Microcredit is Still a “Buy a Subsistence Job” Program

ACORN International Citizen Wealth Financial Justice
Facebooktwitterredditlinkedin
Ruth Fremson/The New York Times Guadalupe Perez, center, took out a loan to expand her party supply store in Jackson Heights, Queens.
Ruth Fremson/The New York Times
Guadalupe Perez, center, took out a loan to expand her party supply store in Jackson Heights, Queens.

Little Rock    There was a long, hopeful report on the supposed growth of microcredit among lower income families in the United States in the New York Times, but no matter how much slipping and falling we might have endured around invisible statistics, there was no way to avoid the bottom line conclusion that microcredit was basically a “buy a subsistence loan with debt” program, plain and simple.

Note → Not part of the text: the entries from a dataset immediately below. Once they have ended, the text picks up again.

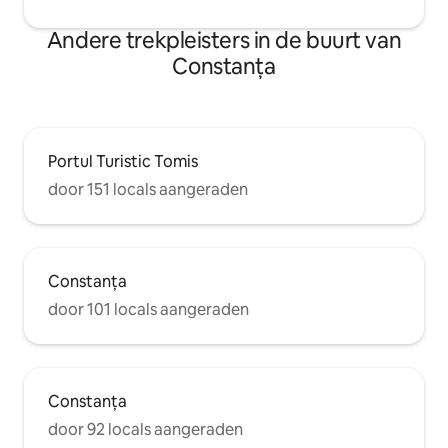
Andere trekpleisters in de buurt van
Constanța
Portul Turistic Tomis
door 151 locals aangeraden
Constanța
door 101 locals aangeraden
Constanța
door 92 locals aangeraden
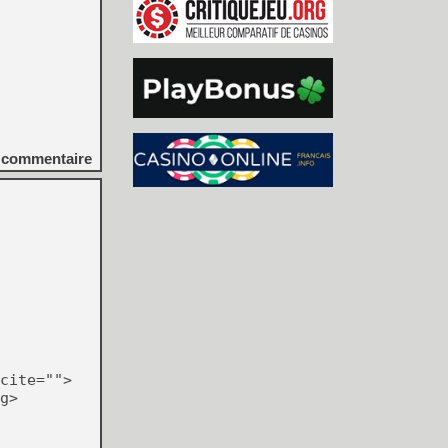
commentaire
cite="">
g>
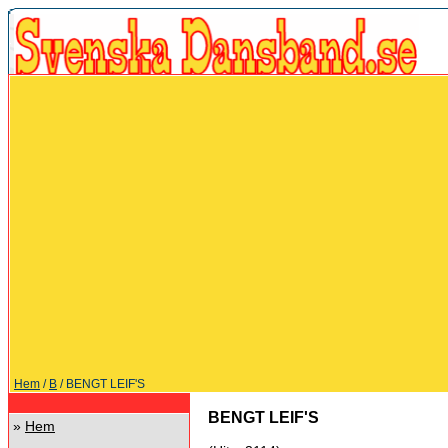
Hem
/
B
/ BENGT LEIF'S
BENGT LEIF'S
»
Hem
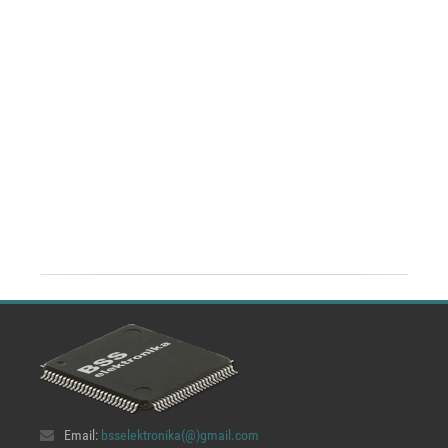
Email:
bsselektronika(@)
gmail.com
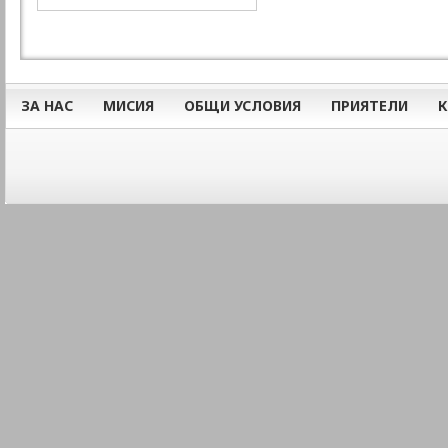
ЗА НАС
МИСИЯ
ОБЩИ УСЛОВИЯ
ПРИЯТЕЛИ
К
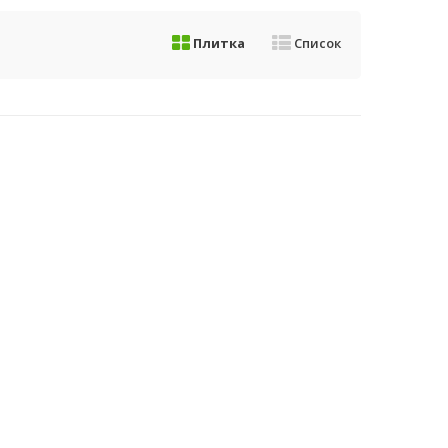
Плитка
Список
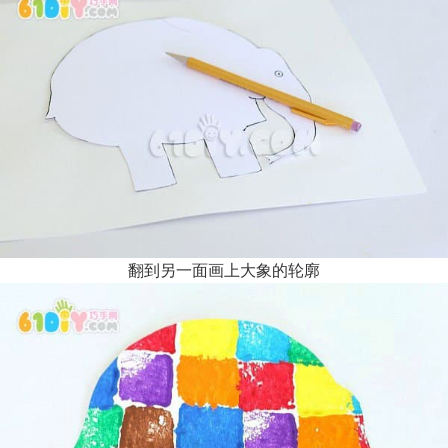
翻到另一面画上大象的轮廓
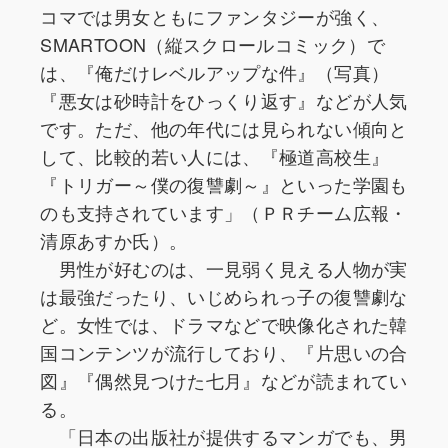
コマでは男女ともにファンタジーが強く、
SMARTOON（縦スクロールコミック）で
は、『俺だけレベルアップな件』（写真）
『悪女は砂時計をひっくり返す』などが人気
です。ただ、他の年代には見られない傾向と
して、比較的若い人には、『極道高校生』
『トリガー～僕の復讐劇～』といった学園も
のも支持されています」（ＰＲチーム広報・
清原あすか氏）。
男性が好むのは、一見弱く見える人物が実
は最強だったり、いじめられっ子の復讐劇な
ど。女性では、ドラマなどで映像化された韓
国コンテンツが流行しており、『片思いの合
図』『偶然見つけた七月』などが読まれてい
る。
「日本の出版社が提供するマンガでも、男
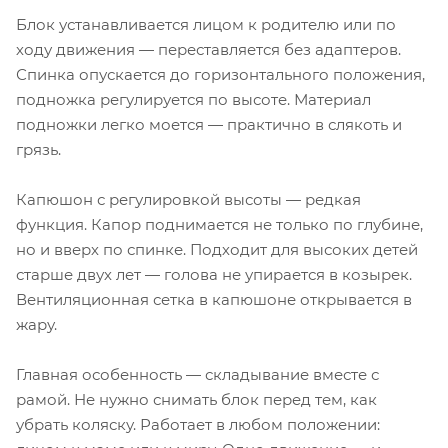
Блок устанавливается лицом к родителю или по
ходу движения — переставляется без адаптеров.
Спинка опускается до горизонтального положения,
подножка регулируется по высоте. Материал
подножки легко моется — практично в слякоть и
грязь.
Капюшон с регулировкой высоты — редкая
функция. Капор поднимается не только по глубине,
но и вверх по спинке. Подходит для высоких детей
старше двух лет — голова не упирается в козырек.
Вентиляционная сетка в капюшоне открывается в
жару.
Главная особенность — складывание вместе с
рамой. Не нужно снимать блок перед тем, как
убрать коляску. Работает в любом положении:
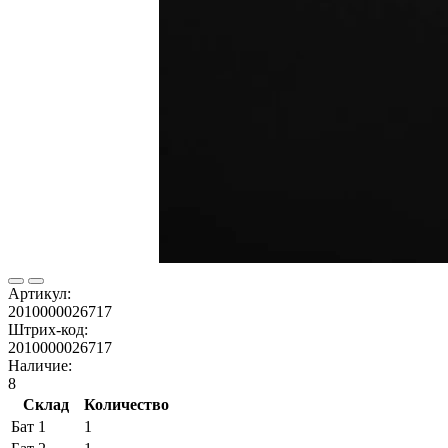
Артикул:
2010000026717
Штрих-код:
2010000026717
Наличие:
8
Склад
Количество
Бат 1
1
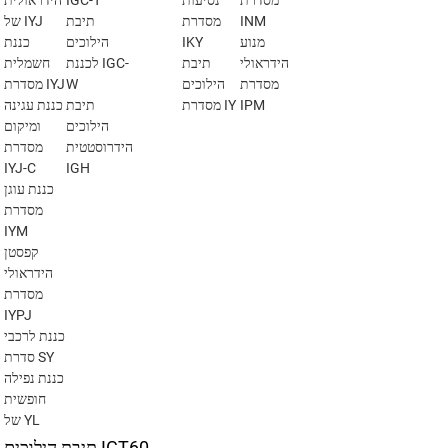
מסדרת
נסיעות
IGC-T
הידראולית
INM
מסדרת
תיבת
של IYJ
מנוע
IKY
הילוכים
כננת
הידראולי
תיבת
לכננת IGC-
חשמלית
מסדרת
הילוכים
W
מסדרת IYJ
IPM
מסדרת IY
תיבת
כננת עגינה
הילוכים
ומיקום
הידרוסטטית
מסדרת
IYJ-C
IGH
כננת עוגן
מסדרת
IYM
קפסטן
הידראולי
מסדרת
IYPJ
כננת לרכבי
סדרת SY
כננת נפילה
חופשית
של YL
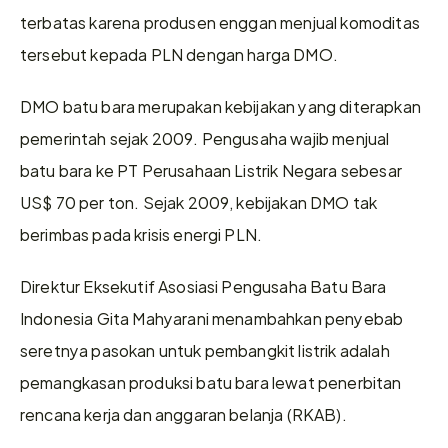
terbatas karena produsen enggan menjual komoditas 
tersebut kepada PLN dengan harga DMO.
DMO batu bara merupakan kebijakan yang diterapkan 
pemerintah sejak 2009. Pengusaha wajib menjual 
batu bara ke PT Perusahaan Listrik Negara sebesar 
US$ 70 per ton. Sejak 2009, kebijakan DMO tak 
berimbas pada krisis energi PLN.
Direktur Eksekutif Asosiasi Pengusaha Batu Bara 
Indonesia Gita Mahyarani menambahkan penyebab 
seretnya pasokan untuk pembangkit listrik adalah 
pemangkasan produksi batu bara lewat penerbitan 
rencana kerja dan anggaran belanja (RKAB).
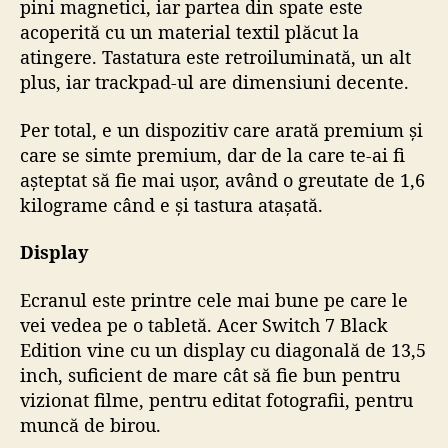
pini magnetici, iar partea din spate este
acoperită cu un material textil plăcut la
atingere. Tastatura este retroiluminată, un alt
plus, iar trackpad-ul are dimensiuni decente.
Per total, e un dispozitiv care arată premium și
care se simte premium, dar de la care te-ai fi
așteptat să fie mai ușor, având o greutate de 1,6
kilograme când e și tastura atașată.
Display
Ecranul este printre cele mai bune pe care le
vei vedea pe o tabletă. Acer Switch 7 Black
Edition vine cu un display cu diagonală de 13,5
inch, suficient de mare cât să fie bun pentru
vizionat filme, pentru editat fotografii, pentru
muncă de birou.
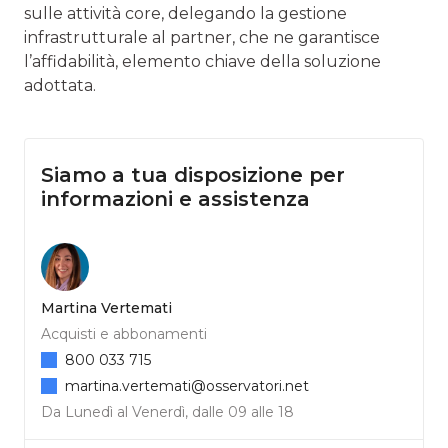
sulle attività core, delegan­do la gestione
infrastrutturale al partner, che ne garantisce
l’affidabilità, elemento chiave della soluzione
adottata.
Siamo a tua disposizione per
informazioni e assistenza
Martina Vertemati
Acquisti e abbonamenti
800 033 715
martina.vertemati@osservatori.net
Da Lunedì al Venerdì, dalle 09 alle 18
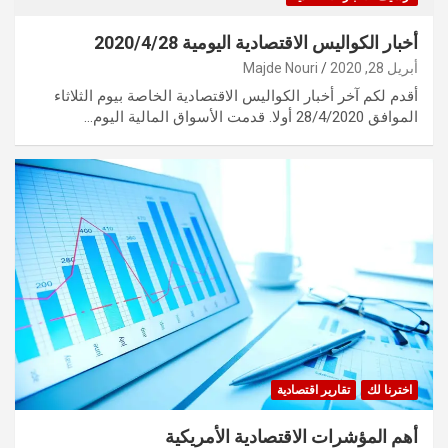
أخبار الكواليس الاقتصادية اليومية 2020/4/28
أبريل 28, 2020
Majde Nouri
أقدم لكم آخر أخبار الكواليس الاقتصادية الخاصة بيوم الثلاثاء
الموافق 28/4/2020 أولا. قدمت الأسواق المالية اليوم…
اخترنا لك
تقارير اقتصادية
أهم المؤشرات الاقتصادية الأمريكية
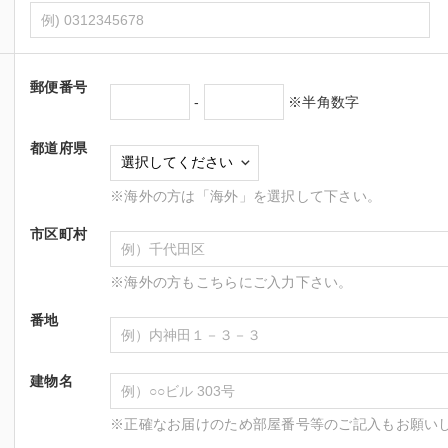
郵便番号
-
※半角数字
都道府県
※海外の方は「海外」を選択して下さい。
市区町村
※海外の方もこちらにご入力下さい。
番地
建物名
※正確なお届けのため部屋番号等のご記入もお願い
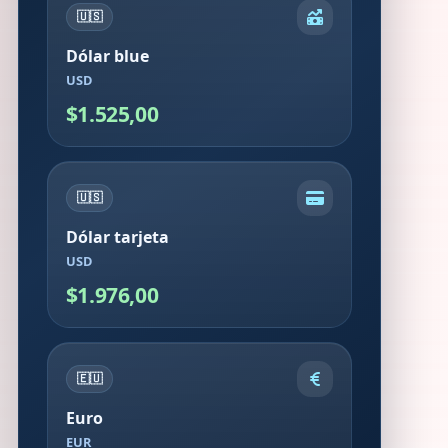
🇺🇸
Dólar blue
USD
$1.525,00
🇺🇸
Dólar tarjeta
USD
$1.976,00
🇪🇺
Euro
EUR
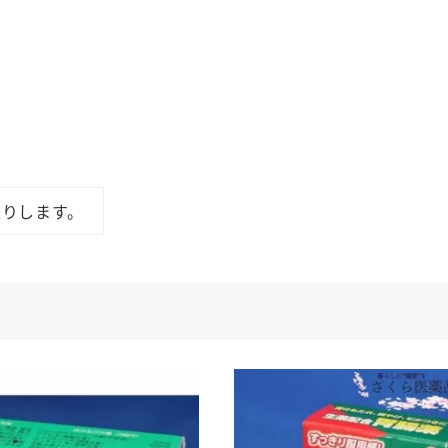
送りします。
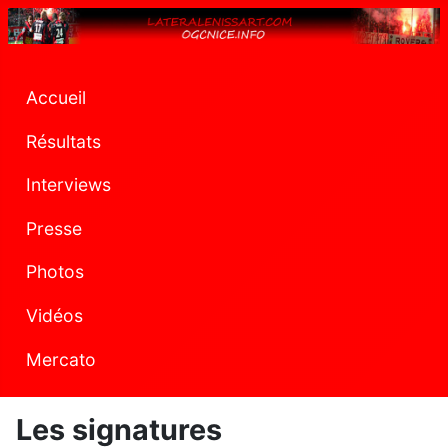
Accueil
Résultats
Interviews
Presse
Photos
Vidéos
Mercato
Les signatures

            Grameen America, modeled on the Grameen lending model in Bangladesh, the article said has five branches in New York City and additional outposts in Charlotte, Omaha, and Los Angeles.  They claim 18000 borrowers of small loans and say they have loaned out $100 million over the years. I can remember their time well 35 years or more ago in Eastern Arkansas where they are nevermore.   They say the loans are at 15% interest which is less than the over 20% interest figure claimed, but widely disputed, in Bangladesh, and they are made and paid in a group setting where peer pressures and benefits can help increase the loan pool.  There is no doubt there in the credit desert of low-and-moderate income communities, anything is better than nothing in the same way that a seeing soul can rule in the kingdom of the blind.

            The stories though were small scale “buy a job” stories about barely subsistent jobs in  informal operations like making empanadas, buying clothes to be shipped to the Dominican Republic to be sold by family members on the street, simply paying the loans back to establish credit, and so forth.   One woman featured with her small party store in Queens had used the loan to pay the rent and be able to handle two parties simultaneously, but her husband and she worked constantly to make $500 a week, $25000 a year, and, when asked if she would go the route of small business again, adamantly answered, “No.”  These were not happy stories, despite the claims of executives that they added jobs and might add income of up to $2500 per year on average, as they also apologized that there were no statistics to back up the claims.

            I would argue that this might be better than nothing and undoubtedly there are heartwarming tales of success, but as we have argued in ACORN International reports, this is absolutely NOT a poverty reduction strategy any more than paying an employment agency a couple of hundred to find you a job would be or for that matter running up your own credit cards, if you had them, to float your business or keep your job. These are desperation strategies for families that are drowning, not surfing over the tops of the waves.   When the spokespeople for Grameen are left defending their model in comparison to payday lending outlets and 400% interest, there’s really no question that we’re grasping at straws here to pretend this is path out for the poor.